Q&A with Dr. Chris Jaeger
Q&A with Dr. Chris Jaeger, VP of Client Solutions at Freed Associates, on trends in healthcare including physician burnout, health equity, and more.
Q: COVID-19 has put an immense burden on a provider population that was already spread thin. What factors were contributing to provider burnout prior to the pandemic?
Physicians and other providers invest years of their lives in physically and emotionally grueling training to provide care to people to improve their health and well-being. Administrative burden in the form of inefficient processes and technology platforms, payment-related and regulatory requirements, and other nonclinical demands steal providers’ time from their patients. This more than anything contributes to the burnout felt by providers.
Q: What’s the biggest change that can be made to improve physician satisfaction and reduce burnout?
The pandemic cast a bright light on the major problems with our current fee-for-service-based healthcare system model. In the first months of the pandemic, fee-for-service dependent providers and organizations experienced devastating cash flow problems due to elective medical care being suspended and in-person care being avoided. As a result, many providers had to furlough staff and even shutter their doors. The strain of the pandemic added precipitously to burnout, leading many to retire or pursue alternate careers.
We need to evolve the overall model so that providers are empowered to spend the majority of their time directly caring for patients. This requires fundamental payment, value-chain, and care-delivery process transformation starting with a transition away from fee-for-service.
Q: You’ve done quite a bit of work around health equity issues. What has been the pandemic’s impact there?
The pandemic has certainly highlighted the inequities that we have in healthcare, especially through the disproportionately high COVID-19 infection and mortality rates in communities of color. Now that greater attention has been drawn to these issues, we need to more clearly define what health equity means and ask where we can start making headway.

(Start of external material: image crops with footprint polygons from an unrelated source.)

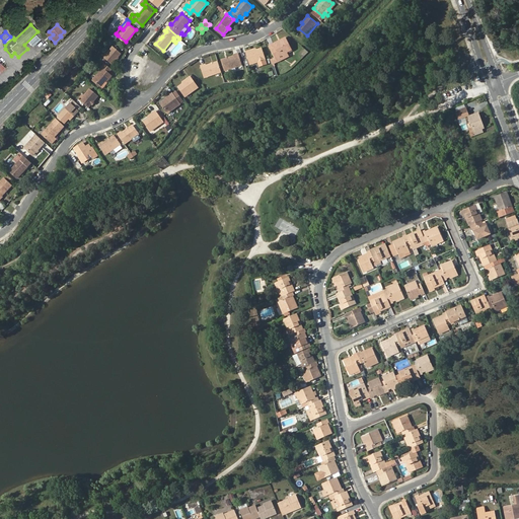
[(281,56),(288,53),(293,50),(287,39),(275,45),(275,46),(271,47),(277,58),(278,60),(282,58),(281,56)]
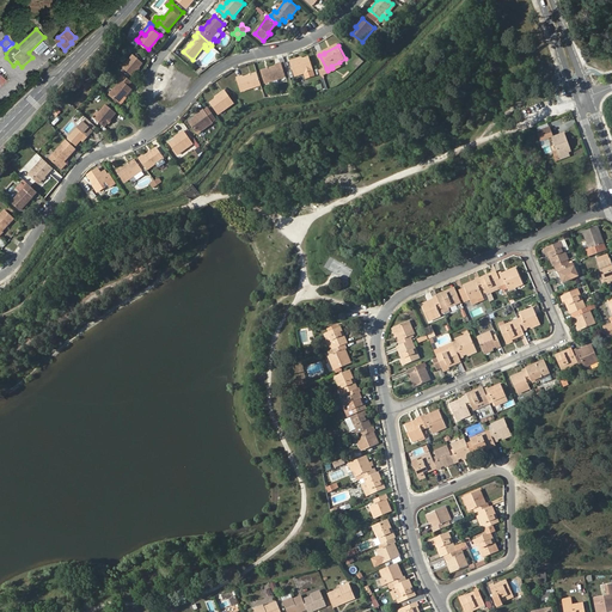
[(133,56),(122,68),(132,77),(142,63),(133,56)]
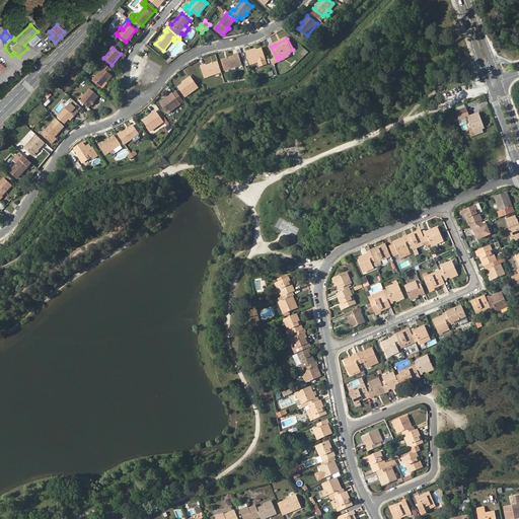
[(302,57),(307,52),(304,48),(299,54),(302,57)]
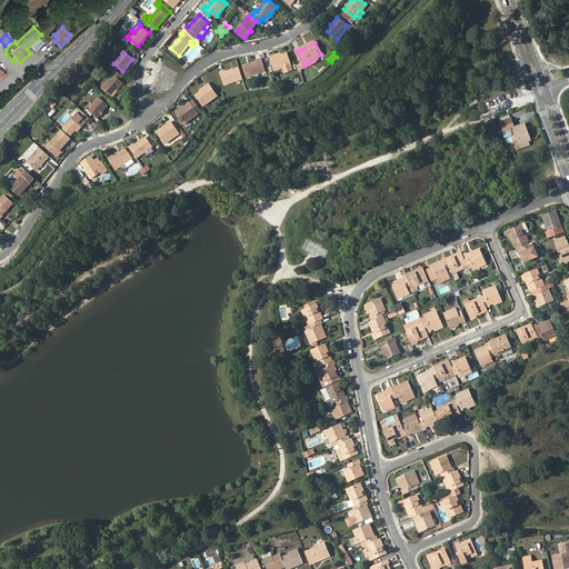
[(283,68),(286,72),(293,70),(288,53),(281,56),(280,53),(271,57),(276,70),(283,68)]
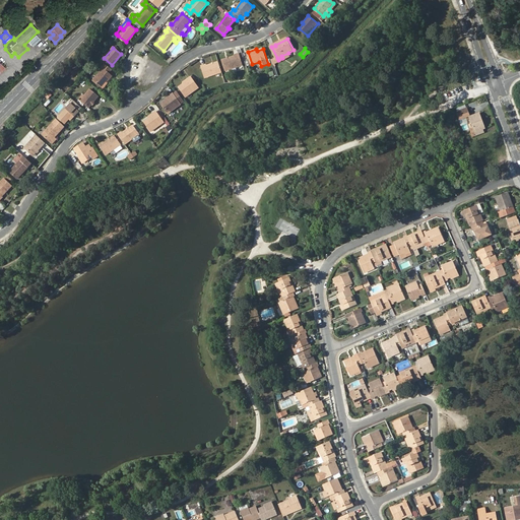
[(290,57),(288,53),(281,56),(282,58),(278,60),(279,62),(290,57)]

Q. What do you mean by more clearly defining health equity? Don’t most people know what it is?
To address health equity, we must agree upon what it means. To some, it may mean focusing on improving access to and quality of preventive care, chronic illness management, childhood immunizations, or maternity care within the traditional healthcare delivery ecosystem. To others, it may mean addressing upstream drivers of inequity related to neighborhood and physical environment, economic stability, education, and food security. It’s all of the above and more. It’s an expansive topic, and people are coming at it from many different directions.
We need agreement on what it means and how to measure it — what data to capture, how to share it, and how we use it to identify and then track incremental improvement from interventions.
Q. If the data is so important, where is it going to come from?
To clarify, we have to work on getting the basics right with data and reporting. But at the same time, we can’t wait for that to happen to start working on the equity issues. For years, we’ve been talking about collecting and using race, ethnicity, and language (REAL) data. While certified EHRs should be able to capture this important data, it’s reliant on self-reported data from patients. Doing that effectively requires provider organizations to establish appropriate workflows and communications training for frontline staff so that patients understand and trust the intent behind the request for this important information and share it. But, even if the providers are good at capturing this data, it is not being adequately shared with other stakeholders who can impact health equity.
Q. What is the government’s role in all of this?
In California, DHCS (Medi-Cal), CalPERS, and Covered California as major purchasers of healthcare have enhanced their focus on health equity. In addition, DMHC has convened a committee to provide recommendations for standard health equity and quality measures as well as annual benchmark standards to which to hold managed care organizations accountable and in doing so drive improvement.
Q. What do we tell providers and payers who want to start tackling these issues?
You have to start somewhere. So, at an organizational level, figure out an impactful area on which to focus. Work on the basics, the data part, but also pick a project and just do it. Although we have to address data fundamentals, we can’t wait to deal with the actual issues—we have to change the wheels on the bus while it’s rolling.
Look to leverage things that exist already — there are tons of amazing community benefit organizations that have been addressing equity issues for ages. Engage them. Partner with them. Support them and the people they serve. Just act.
About Chris Jaeger
Chris Jaeger, MD, serves as VP of Client Solutions. In his clinical practice, Dr. Jaeger became increasingly frustrated by the business side of healthcare and decided to learn more about it. This began a journey that included earning an MBA from UC Berkeley, taking on physician leadership roles in addition to clinical practice, and finally taking full-time executive leadership roles and serving as a consultant. He has worked with purchasers, a statewide quality collaborative, state and federal governments, advocacy organizations, health systems, health plans, and innovative start-ups across the country.